### BRIEF
Search the listing below for the word "hizmetlerinin" and copy each line that holds it.
###
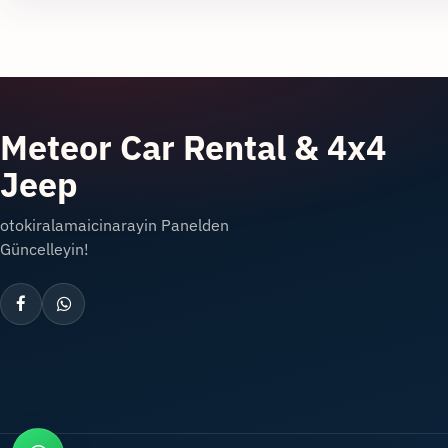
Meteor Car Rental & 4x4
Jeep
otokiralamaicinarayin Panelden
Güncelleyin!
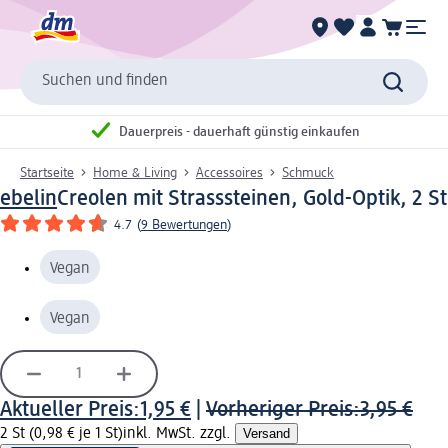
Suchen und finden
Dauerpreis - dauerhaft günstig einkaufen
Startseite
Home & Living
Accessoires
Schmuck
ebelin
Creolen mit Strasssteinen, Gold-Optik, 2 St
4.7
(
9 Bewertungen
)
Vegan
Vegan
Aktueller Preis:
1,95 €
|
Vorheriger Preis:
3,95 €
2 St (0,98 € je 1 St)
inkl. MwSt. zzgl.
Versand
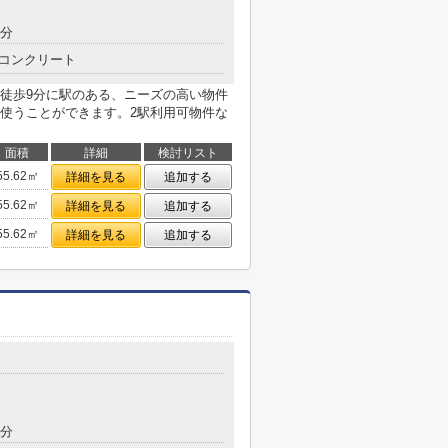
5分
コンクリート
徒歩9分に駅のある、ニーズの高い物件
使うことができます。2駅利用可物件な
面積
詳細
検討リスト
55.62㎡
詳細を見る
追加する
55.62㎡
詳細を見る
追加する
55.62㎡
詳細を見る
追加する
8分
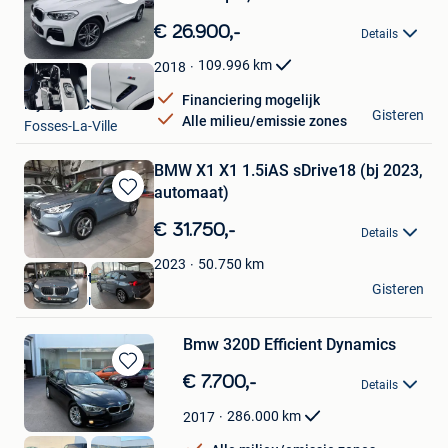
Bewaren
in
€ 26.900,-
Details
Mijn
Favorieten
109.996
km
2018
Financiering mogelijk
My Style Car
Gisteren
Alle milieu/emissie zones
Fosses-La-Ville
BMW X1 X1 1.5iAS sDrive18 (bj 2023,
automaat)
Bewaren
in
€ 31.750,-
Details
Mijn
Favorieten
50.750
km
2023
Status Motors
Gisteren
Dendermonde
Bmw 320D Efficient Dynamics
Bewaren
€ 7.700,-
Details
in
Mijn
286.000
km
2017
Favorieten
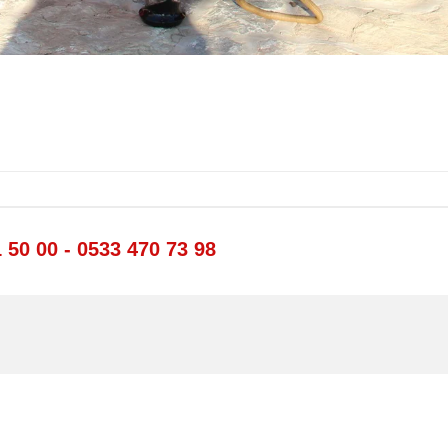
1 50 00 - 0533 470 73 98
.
###
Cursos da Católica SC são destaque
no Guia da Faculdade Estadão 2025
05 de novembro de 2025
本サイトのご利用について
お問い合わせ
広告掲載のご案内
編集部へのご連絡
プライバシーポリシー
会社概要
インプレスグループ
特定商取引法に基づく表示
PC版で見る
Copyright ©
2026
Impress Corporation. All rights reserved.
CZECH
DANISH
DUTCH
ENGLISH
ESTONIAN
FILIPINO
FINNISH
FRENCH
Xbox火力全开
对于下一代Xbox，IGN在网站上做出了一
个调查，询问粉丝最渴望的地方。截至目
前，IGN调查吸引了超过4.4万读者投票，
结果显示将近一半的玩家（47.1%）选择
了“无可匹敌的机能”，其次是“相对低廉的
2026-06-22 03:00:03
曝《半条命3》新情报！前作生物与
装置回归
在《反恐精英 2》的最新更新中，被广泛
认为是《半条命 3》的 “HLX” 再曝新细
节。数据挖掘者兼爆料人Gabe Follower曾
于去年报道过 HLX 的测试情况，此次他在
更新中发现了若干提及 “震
###
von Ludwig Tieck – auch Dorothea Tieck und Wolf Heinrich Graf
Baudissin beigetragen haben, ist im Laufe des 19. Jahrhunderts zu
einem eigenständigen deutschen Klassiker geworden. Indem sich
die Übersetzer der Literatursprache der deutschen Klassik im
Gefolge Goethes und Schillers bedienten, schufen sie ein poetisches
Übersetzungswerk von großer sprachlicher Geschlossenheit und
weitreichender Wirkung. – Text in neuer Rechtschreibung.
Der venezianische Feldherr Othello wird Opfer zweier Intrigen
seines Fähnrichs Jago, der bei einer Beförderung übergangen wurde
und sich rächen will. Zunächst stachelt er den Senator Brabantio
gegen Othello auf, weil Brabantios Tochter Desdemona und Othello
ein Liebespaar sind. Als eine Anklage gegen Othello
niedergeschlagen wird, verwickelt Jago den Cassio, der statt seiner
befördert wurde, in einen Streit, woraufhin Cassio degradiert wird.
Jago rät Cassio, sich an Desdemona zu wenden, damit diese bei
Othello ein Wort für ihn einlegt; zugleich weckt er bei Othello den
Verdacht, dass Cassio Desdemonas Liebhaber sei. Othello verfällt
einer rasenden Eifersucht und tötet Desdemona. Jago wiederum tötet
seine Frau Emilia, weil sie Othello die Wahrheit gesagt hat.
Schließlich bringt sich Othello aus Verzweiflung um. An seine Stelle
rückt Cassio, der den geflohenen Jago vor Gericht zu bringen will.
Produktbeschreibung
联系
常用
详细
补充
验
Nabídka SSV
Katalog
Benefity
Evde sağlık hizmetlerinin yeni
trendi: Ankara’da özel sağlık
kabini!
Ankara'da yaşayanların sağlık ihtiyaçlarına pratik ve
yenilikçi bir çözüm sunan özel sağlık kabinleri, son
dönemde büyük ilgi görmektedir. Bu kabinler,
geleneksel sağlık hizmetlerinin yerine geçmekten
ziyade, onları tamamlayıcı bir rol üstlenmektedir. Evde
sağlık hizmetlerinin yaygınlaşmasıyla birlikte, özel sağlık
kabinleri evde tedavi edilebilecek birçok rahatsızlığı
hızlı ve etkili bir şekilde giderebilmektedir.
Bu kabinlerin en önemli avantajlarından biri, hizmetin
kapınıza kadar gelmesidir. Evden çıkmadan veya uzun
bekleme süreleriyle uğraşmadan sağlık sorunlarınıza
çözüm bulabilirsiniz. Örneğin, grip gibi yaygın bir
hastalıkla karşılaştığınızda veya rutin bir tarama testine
###
### SOLUTION TO THE EXERCISE
Evde sağlık hizmetlerinin yeni
geleneksel sağlık hizmetlerinin yerine geçmekten
sağlık hizmetlerinin yaygınlaşmasıyla birlikte, özel sağlık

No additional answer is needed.